--- Data shown ---
- - -

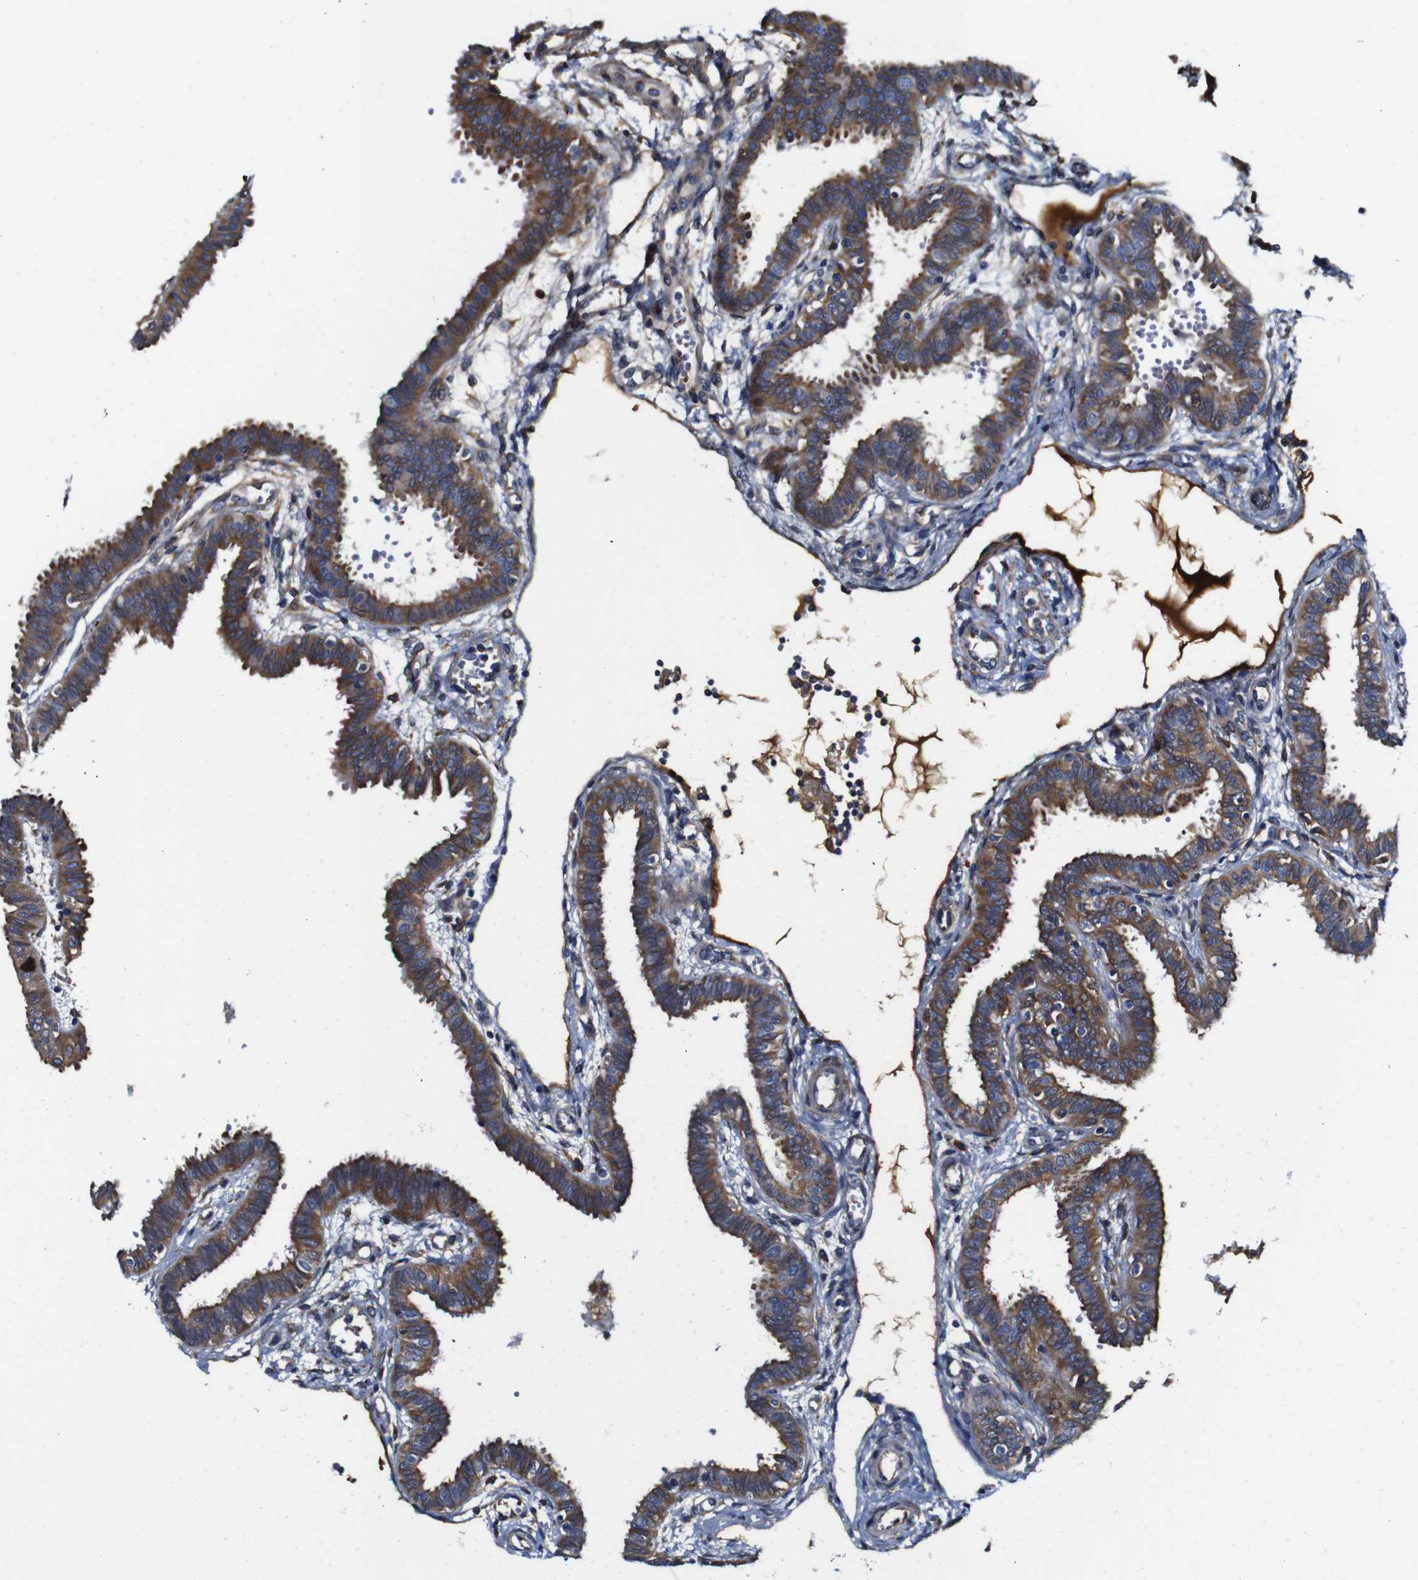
{"staining": {"intensity": "moderate", "quantity": ">75%", "location": "cytoplasmic/membranous"}, "tissue": "fallopian tube", "cell_type": "Glandular cells", "image_type": "normal", "snomed": [{"axis": "morphology", "description": "Normal tissue, NOS"}, {"axis": "topography", "description": "Fallopian tube"}], "caption": "Immunohistochemistry (IHC) micrograph of normal fallopian tube: fallopian tube stained using immunohistochemistry (IHC) displays medium levels of moderate protein expression localized specifically in the cytoplasmic/membranous of glandular cells, appearing as a cytoplasmic/membranous brown color.", "gene": "CLCC1", "patient": {"sex": "female", "age": 32}}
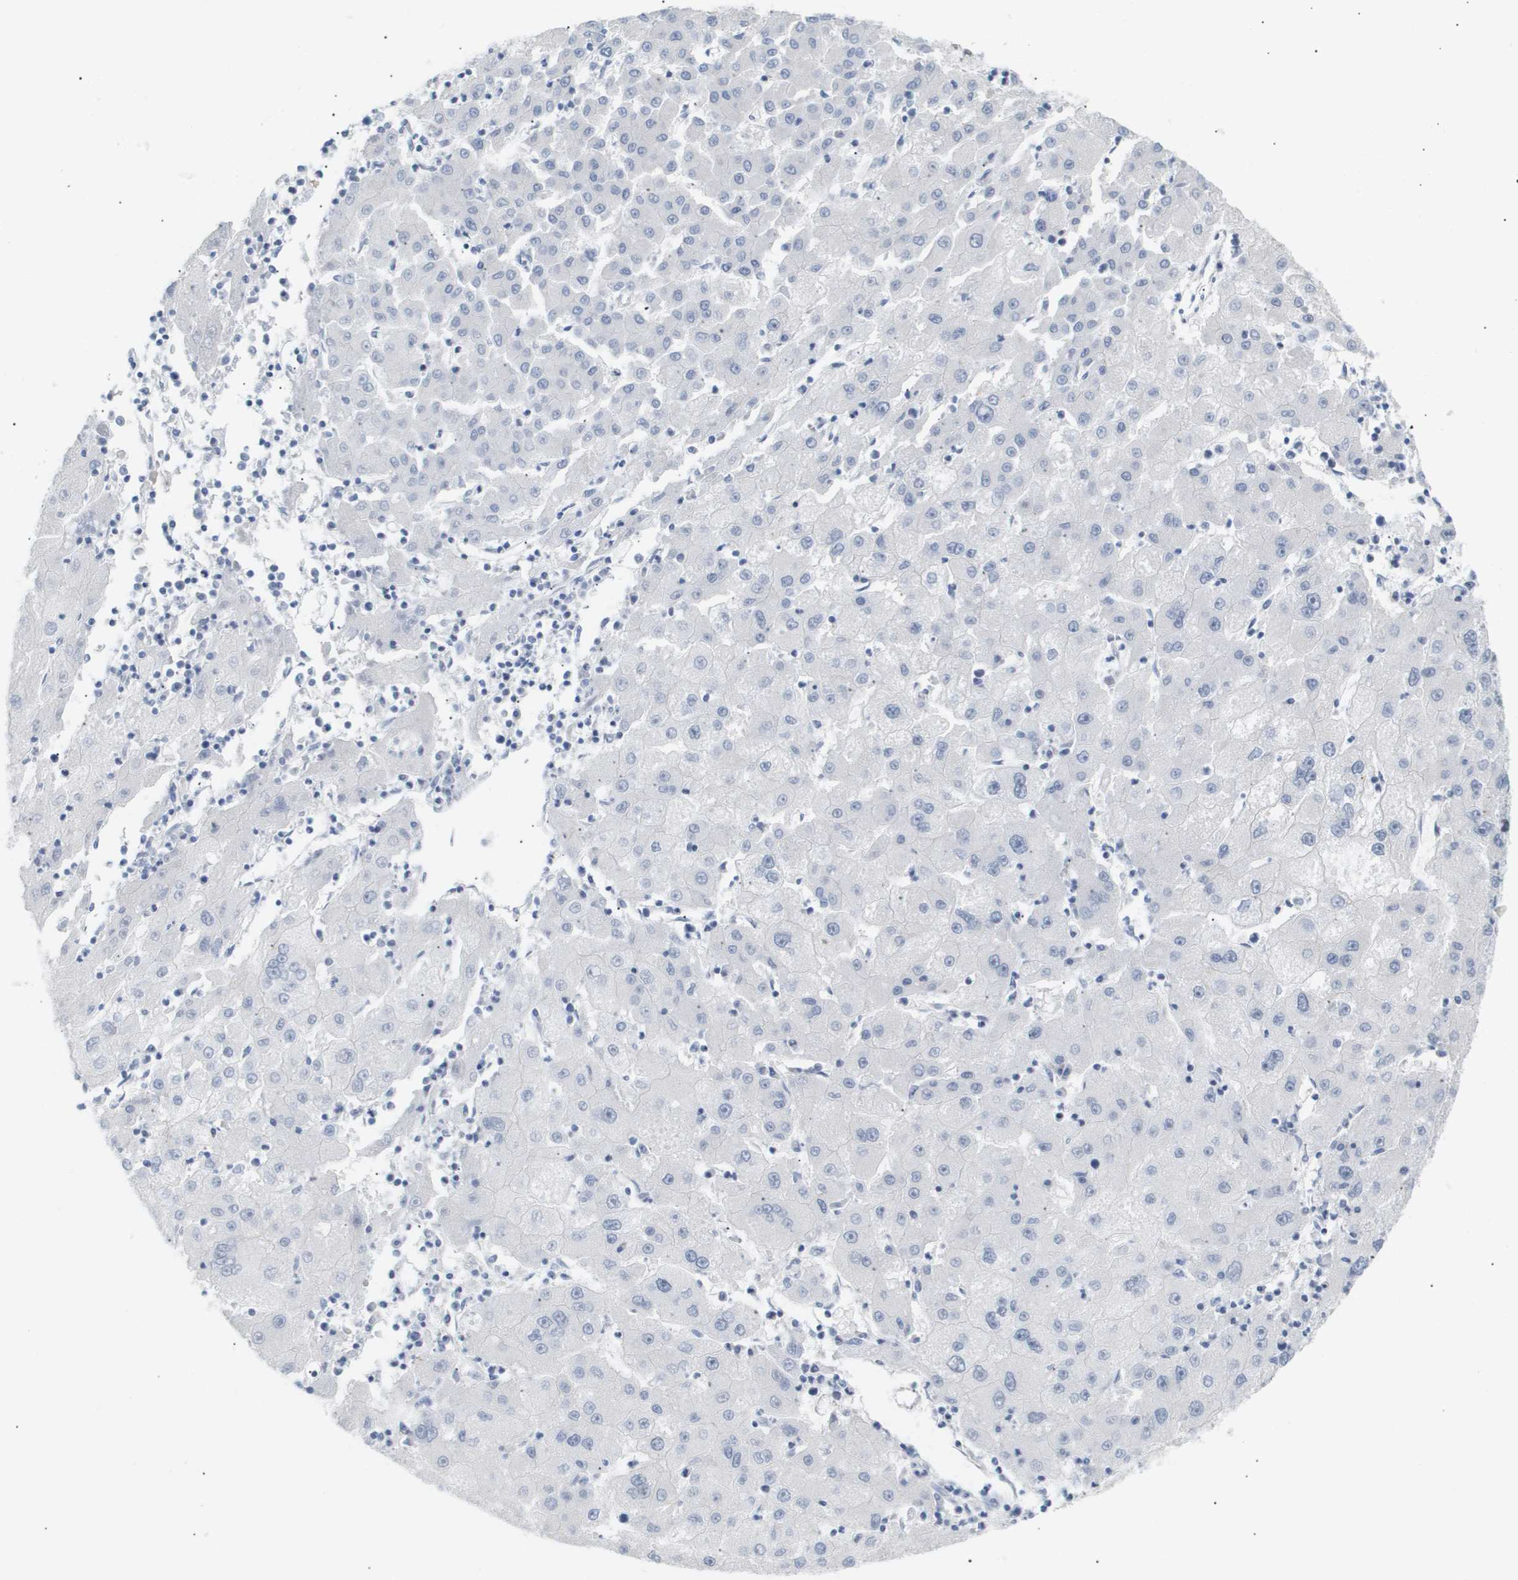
{"staining": {"intensity": "negative", "quantity": "none", "location": "none"}, "tissue": "liver cancer", "cell_type": "Tumor cells", "image_type": "cancer", "snomed": [{"axis": "morphology", "description": "Carcinoma, Hepatocellular, NOS"}, {"axis": "topography", "description": "Liver"}], "caption": "This is an immunohistochemistry (IHC) histopathology image of human liver hepatocellular carcinoma. There is no positivity in tumor cells.", "gene": "PPARD", "patient": {"sex": "male", "age": 72}}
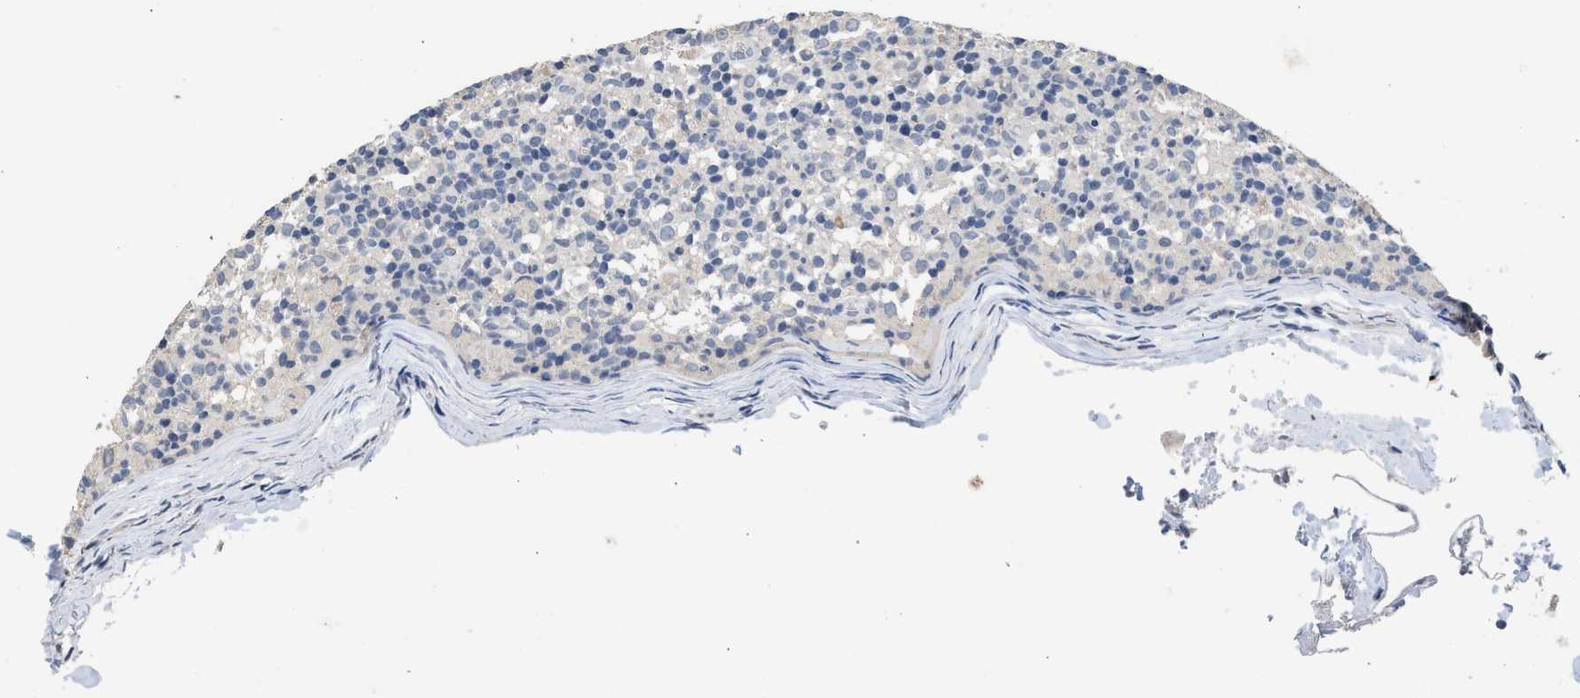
{"staining": {"intensity": "negative", "quantity": "none", "location": "none"}, "tissue": "lymph node", "cell_type": "Germinal center cells", "image_type": "normal", "snomed": [{"axis": "morphology", "description": "Normal tissue, NOS"}, {"axis": "morphology", "description": "Inflammation, NOS"}, {"axis": "topography", "description": "Lymph node"}], "caption": "Image shows no protein expression in germinal center cells of benign lymph node. (Brightfield microscopy of DAB IHC at high magnification).", "gene": "CSF3R", "patient": {"sex": "male", "age": 55}}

- - -

--- Brief ---
Only the lines from the one with "is an immunohistochemistry" through the end of the listing above should be output, exactly as written and with no pictures.

--- Task result ---
{"staining": {"intensity": "negative", "quantity": "none", "location": "none"}, "tissue": "liver cancer", "cell_type": "Tumor cells", "image_type": "cancer", "snomed": [{"axis": "morphology", "description": "Carcinoma, Hepatocellular, NOS"}, {"axis": "topography", "description": "Liver"}], "caption": "This is an immunohistochemistry (IHC) histopathology image of human liver hepatocellular carcinoma. There is no positivity in tumor cells.", "gene": "PPARD", "patient": {"sex": "male", "age": 72}}
{"staining": {"intensity": "negative", "quantity": "none", "location": "none"}, "tissue": "lymph node", "cell_type": "Germinal center cells", "image_type": "normal", "snomed": [{"axis": "morphology", "description": "Normal tissue, NOS"}, {"axis": "morphology", "description": "Inflammation, NOS"}, {"axis": "topography", "description": "Lymph node"}], "caption": "Image shows no protein expression in germinal center cells of benign lymph node. (Brightfield microscopy of DAB IHC at high magnification).", "gene": "CSF3R", "patient": {"sex": "male", "age": 55}}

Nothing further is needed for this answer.